Kita akan merasa bangga, bila ada suatu karya yang diragukan dapat kita selami untuk mencari suatu penyelesaian dengan cara yang begitu meyakinkan dan brilian. Seorang kritikus sastra Mesir yang sangat terkenal di dunia sastra Arab, Dr Zaki Mubarak, pernah membuat semacam studi komperatif persajakan yang sungguh menarik. Seorang penyair besar Mesir, Ahmad Syauqi (1868-1932), yang kini akan didirikan patungnya dari pualam di Roma, sangat terkenal juga karena sajaknya “Nahjul Burdah”, sebuah sajak eulogi kepada Nabi Muhammad SAW.
Sajak ini kemudian dibandingkan dengan sajak-sajak Busiri (1213-1296) yang sama pula maksudnya, dan dari sini dibandingkan pula dengan sajak-sajak dari penyair Abu Tammam (807-845), dan dari sini berpangkal pula kepada sajak Ka’b bin Zuhair, yang hidup pada masa Nabi Muhammad SAW. Zaki Mubarak membuat perbandingan, membuat analogi dan dibuatkan pula skema.
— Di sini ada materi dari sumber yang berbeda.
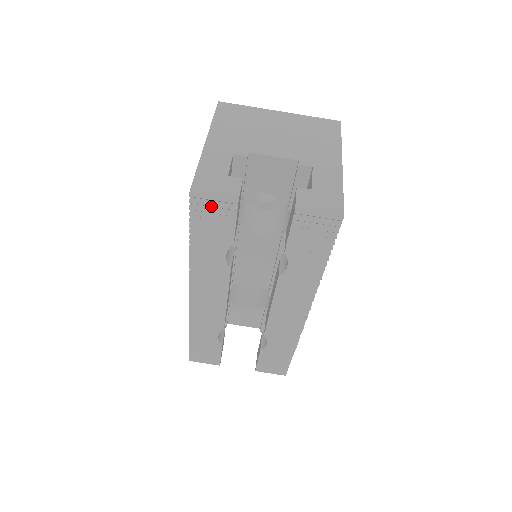
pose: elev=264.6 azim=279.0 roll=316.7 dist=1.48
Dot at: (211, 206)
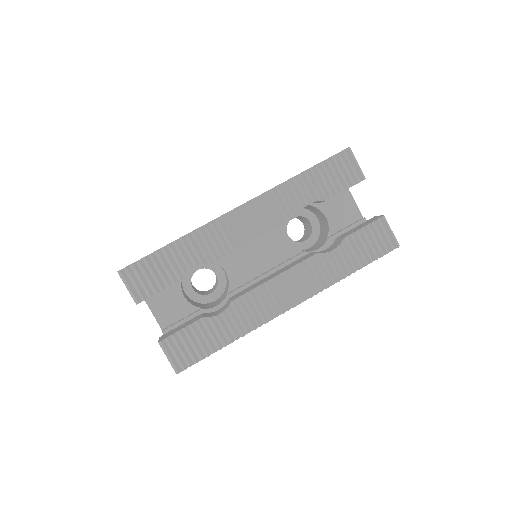
Dot at: (350, 165)
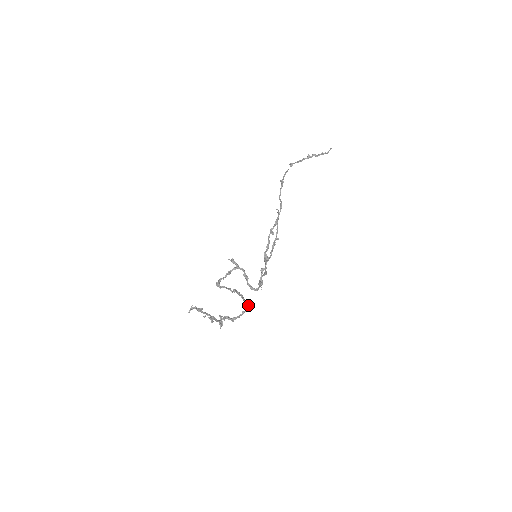
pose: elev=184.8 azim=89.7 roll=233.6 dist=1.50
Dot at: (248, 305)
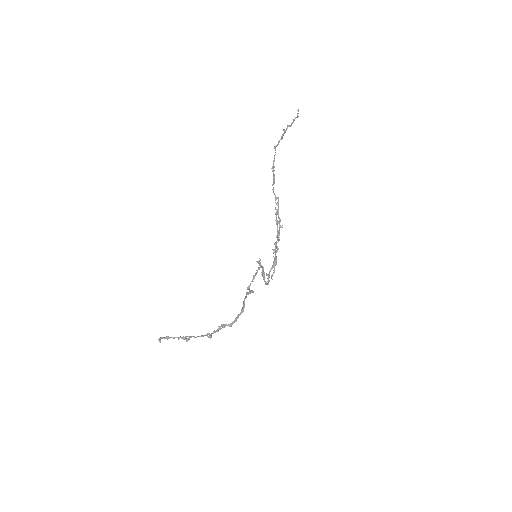
Dot at: (242, 308)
Kemudian ia selesai dengan cara yang meyakinkan, bahwa sajak-sajak Syauqi itu bukanlah plagiat. Ia hidup dengan kepribadiannya sendiri dengan sajaknya, “Nahzul Burdah” itu.
Dan masih terlalu banyak cara lain yang dapat kita baca dari kritisi (kritikus?—red) sastra dalam hal serupa ini. Pernah juga kita lihat bahwa Dante Alighieri (1265-1321) katanya menciptakan “La Divina Comedia” karena pengaruh “Risalat’l-Gufran” oleh Al Ma’arri (975-1057). Dan dalam zaman modern ini akan lebih banyak lagi rupanya orang bisa mengambil perbandingan dan contoh-contoh yang hampir serupa. Orang semua tahu bahwa Andre Gide menciptakan dramanya, “Oedipe”, yang sepintas lalu sama dengan Sophokles, bukan sekadar mau cerita tentang Oedipus yang membunuh ayahnya dan mengawini ibunya serta mau memecahkan masalah takhayul di Yunani dalam abad ke-5 sebelum Masehi. Tapi dia punya problem sendiri yang mau ia katakana kepada kita.
Jean Giraudoux menciptakan “Siegfried” disesuaikan dengan Perang Dunia II, dengan mengubahnya menjadi seorang prajurit Prancis yang mendapatkan luka-luka di medan perang. Dan menarik sekali ketika kaum kritisi sastra bicara tentang drama “Electre”, oleh Giraudoux juga, yang mula-mula oleh Aeskylus dimaksud hendak mengolah masalah kepercayaan kemudian iolah kembali oleh Sophokles untuk semata memecahkan persoalan manusia, dengan mengadakan perubahan-perubahan di sana-sini, dan kemudian datang lagi Euripides dengan rangka cerita yang sama, tetapi persoalan yang dihadapinya sudah lain lagi.
Dan dalam abad kedua puluh datanglah Hugo von Hofmannsthal, penyair besar Austria, yang dalam mengambil rangka itu untuk dipakai memecahkan masalah zaman modern ini, hanya dikatakan orang membuat imitasi bebas dari Sophokles, dan karena bukunya “Das Gerettete Venedig” ia hanya dikatakan mengikuti jejak dramawan Inggris Thomas Otway.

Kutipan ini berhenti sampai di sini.